_QUOTED PASSAGE:_
New national security strategy needs to respond to realities on three fronts by OUE Sadamasa


Geoeconomic Briefing is a series featuring researchers at the IOG focused on Japan’s challenges in that field. It will also provide analyses of the state of the world and trade risks as well as technological and industrial structures. (Editor-in-chief: Dr. SUZUKI Kazuto, Director, Institute of Geoeconomics (IOG); Professor, The University of Tokyo)

This article was posted to the Japan Times on December 15, 2022:

https://www.japantimes.co.jp/opinion/2022/12/15/commentary/japan-commentary/security-strategy-threats/

API Geoeconomic Briefing

Photo:Office of the North Korean government press service/UPI/Aflo

December 15, 2022

New national security strategy needs to respond to realities on three fronts

OUE Sadamasa
Consulting Senior Fellow
Group Head, International Security Order, Institute of Geoeconomics
Lieutenant General, Japan Air Self-Defense Force (Ret.)

 

 

 

 

The government is in the midst of discussions to revise its three key security-related documents — the National Security Strategy, National Defense Program Guidelines and the Medium-Term Defense Force Buildup Program.

It was in December 2013 that then-Prime Minister Shinzo Abe’s second administration put together Japan’s first National Security Strategy, and since then, the country’s national security environment has changed dramatically.

The liberal international order is in deep retreat, and the world has shifted to a competitive structure between liberal democracy and authoritarian regimes, as symbolized by the confrontation between the United States and China.

Russia’s invasion of Ukraine in February demonstrates the fact that large-scale military conflicts between major powers are a realistic threat.

Japan needs to prepare to cope with three fronts: China, which is aiming to annex Taiwan with its huge economic and military power; North Korea, which is vigorously pushing forward with strengthening its nuclear and missile capabilities; and Russia, a major nuclear weapon state which is engaged in a war.

_DATA LINES:_
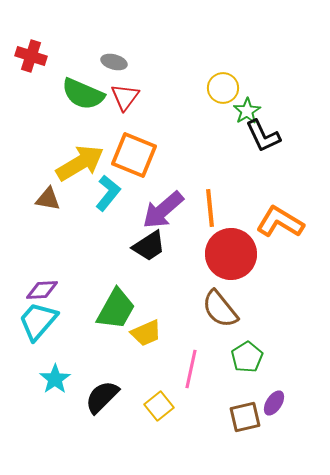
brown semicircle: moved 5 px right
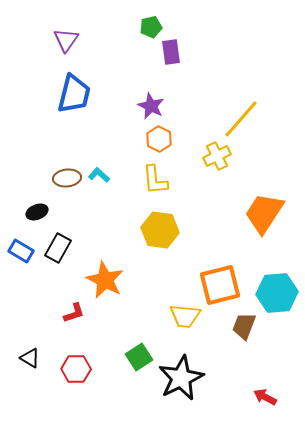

_WORK TO DO:_
• a. According to the security strategy commentary, when did Japan's first National Security Strategy come together?
• b. Turn the paragraph of the security strategy commentary that begins "Japan needs to prepare to cope with three fronts" into a short list of the fronts.
• c. Echo the security strategy commentary word for word, from "It was in December" up to and including "a realistic threat.".

_ANSWERS TO EACH TASK:_
• a. In December 2013, under then-Prime Minister Shinzo Abe's second administration.

• b.
- China, which aims to annex Taiwan using its huge economic and military power
- North Korea, which is vigorously strengthening its nuclear and missile capabilities
- Russia, a major nuclear weapon state engaged in a war

• c.
It was in December 2013 that then-Prime Minister Shinzo Abe’s second administration put together Japan’s first National Security Strategy, and since then, the country’s national security environment has changed dramatically.

The liberal international order is in deep retreat, and the world has shifted to a competitive structure between liberal democracy and authoritarian regimes, as symbolized by the confrontation between the United States and China.

Russia’s invasion of Ukraine in February demonstrates the fact that large-scale military conflicts between major powers are a realistic threat.